Start of THE DATA

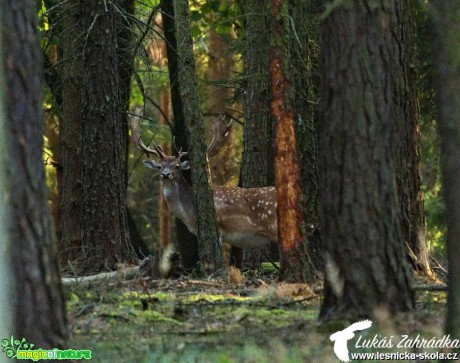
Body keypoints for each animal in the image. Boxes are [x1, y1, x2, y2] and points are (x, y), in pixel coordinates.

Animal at [131, 109, 278, 250]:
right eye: (160, 166)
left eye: (177, 166)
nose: (166, 174)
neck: (188, 214)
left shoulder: (219, 230)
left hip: (274, 227)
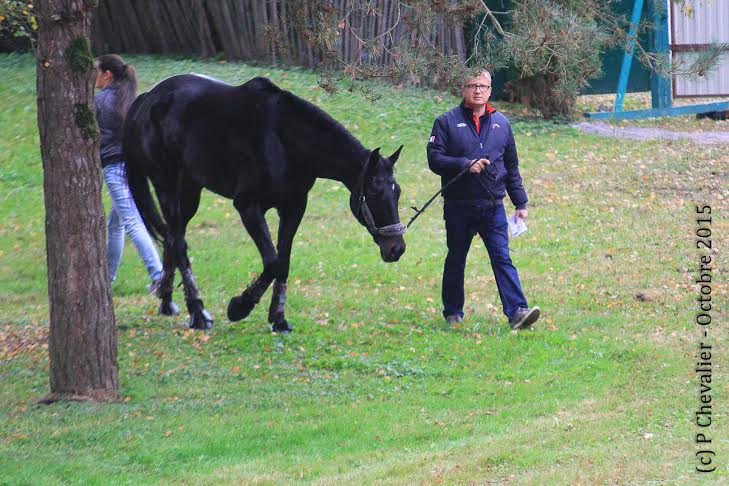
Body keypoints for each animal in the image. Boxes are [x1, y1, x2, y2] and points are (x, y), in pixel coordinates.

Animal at [123, 74, 406, 332]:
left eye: (397, 192)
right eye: (374, 192)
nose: (397, 248)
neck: (284, 140)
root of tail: (146, 99)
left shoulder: (294, 207)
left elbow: (284, 261)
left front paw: (278, 318)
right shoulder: (248, 206)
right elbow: (272, 261)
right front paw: (240, 306)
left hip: (190, 190)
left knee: (173, 237)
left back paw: (167, 299)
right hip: (166, 186)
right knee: (179, 243)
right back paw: (198, 312)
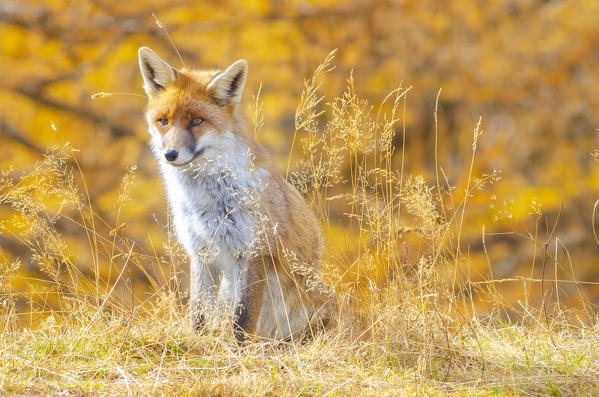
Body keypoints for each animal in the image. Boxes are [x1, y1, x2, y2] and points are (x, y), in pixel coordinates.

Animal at [138, 46, 330, 342]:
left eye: (197, 121)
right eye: (163, 122)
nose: (170, 154)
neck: (205, 201)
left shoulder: (254, 252)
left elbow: (243, 320)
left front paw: (238, 351)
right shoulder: (201, 251)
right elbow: (199, 312)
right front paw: (197, 342)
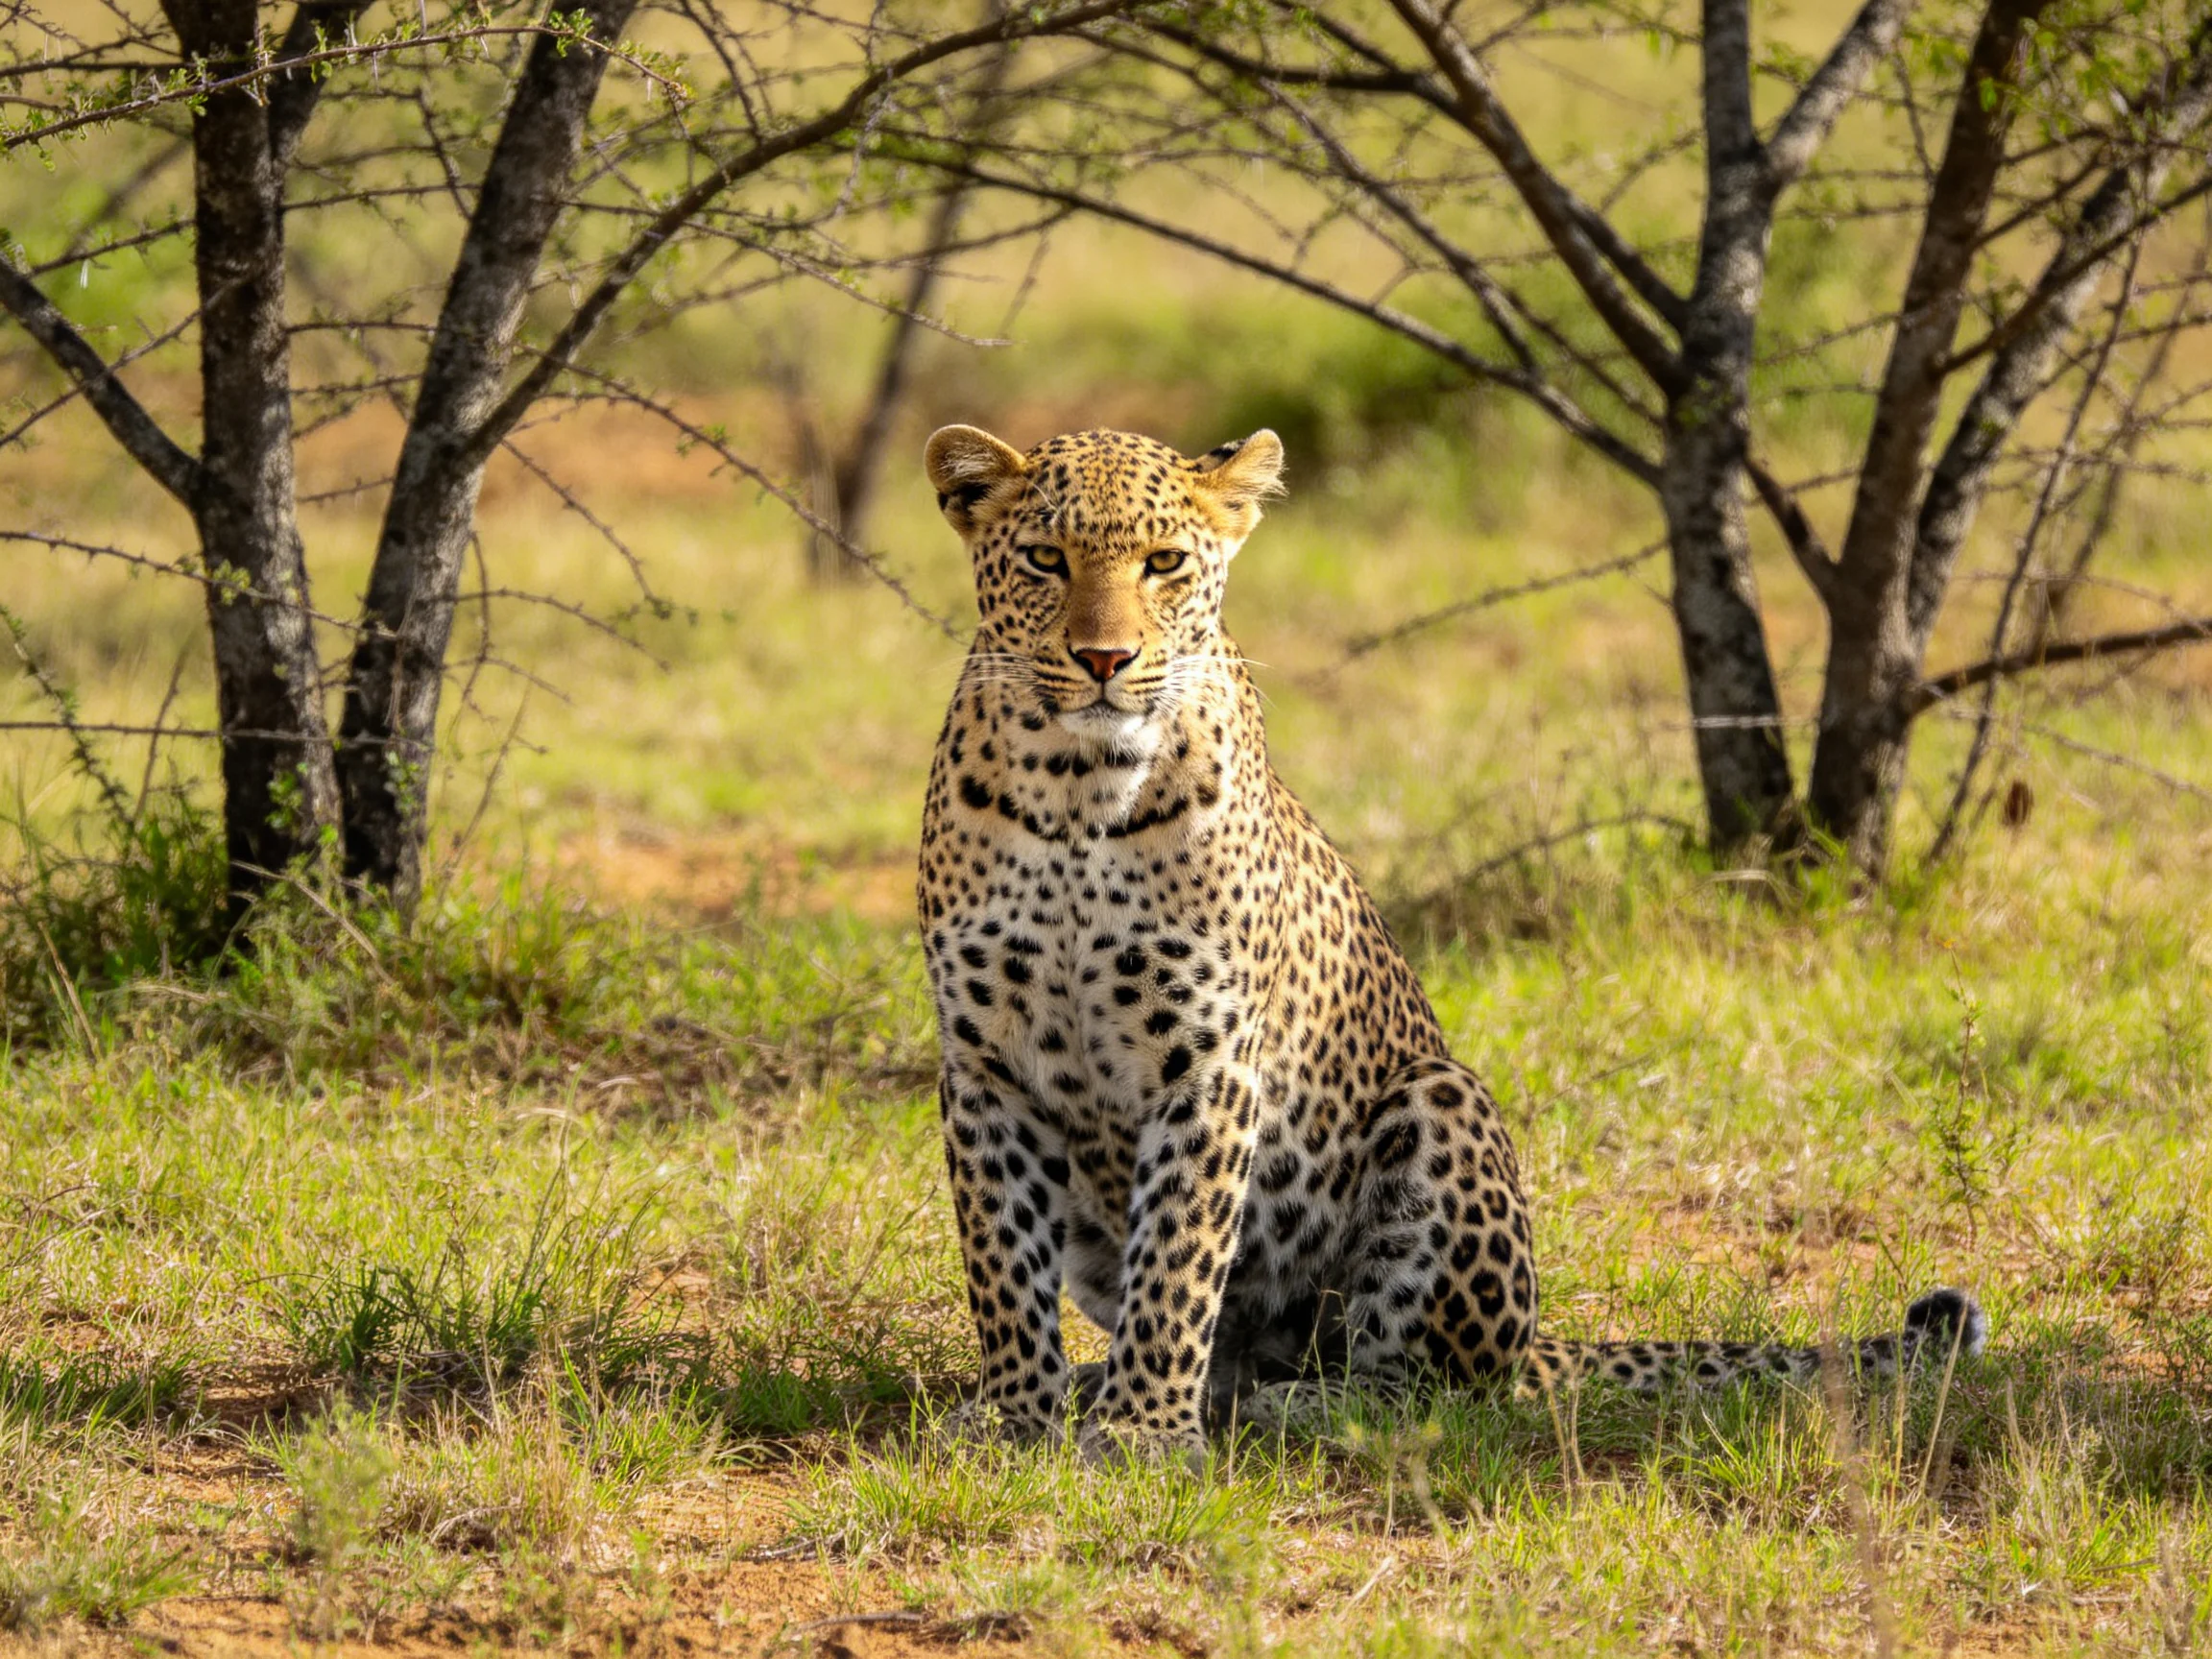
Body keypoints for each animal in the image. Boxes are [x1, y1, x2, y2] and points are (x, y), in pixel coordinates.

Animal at [915, 422, 1985, 1461]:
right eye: (1046, 559)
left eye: (1163, 561)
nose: (1104, 659)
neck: (1079, 790)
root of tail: (1536, 1336)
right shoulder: (984, 1064)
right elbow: (1004, 1259)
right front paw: (1017, 1415)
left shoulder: (1208, 1061)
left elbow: (1178, 1257)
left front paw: (1142, 1429)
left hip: (1439, 1103)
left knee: (1438, 1387)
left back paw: (1301, 1406)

End of THE DATA

== WHAT TO DO ==
Transcribe, please, the lines from the one holding "neck: (205, 201)" to the final line of the material, both included, exactly and with no extra lines, and skip the pictures.

== ANSWER SPACE ==
neck: (205, 201)
left shoulder: (254, 252)
left elbow: (243, 320)
left front paw: (238, 351)
right shoulder: (201, 251)
right elbow: (199, 312)
right front paw: (197, 342)
Body keypoints for each animal in the image. Boxes are [x1, y1, x2, y2] and points are (x, y), in pixel coordinates.

Animal at [915, 422, 1985, 1461]:
right eye: (1046, 559)
left eye: (1163, 561)
nose: (1104, 659)
neck: (1079, 790)
root of tail: (1536, 1336)
right shoulder: (984, 1064)
right elbow: (1004, 1259)
right front paw: (1017, 1415)
left shoulder: (1208, 1061)
left elbow: (1178, 1257)
left front paw: (1142, 1429)
left hip: (1439, 1103)
left knee: (1438, 1387)
left back paw: (1301, 1406)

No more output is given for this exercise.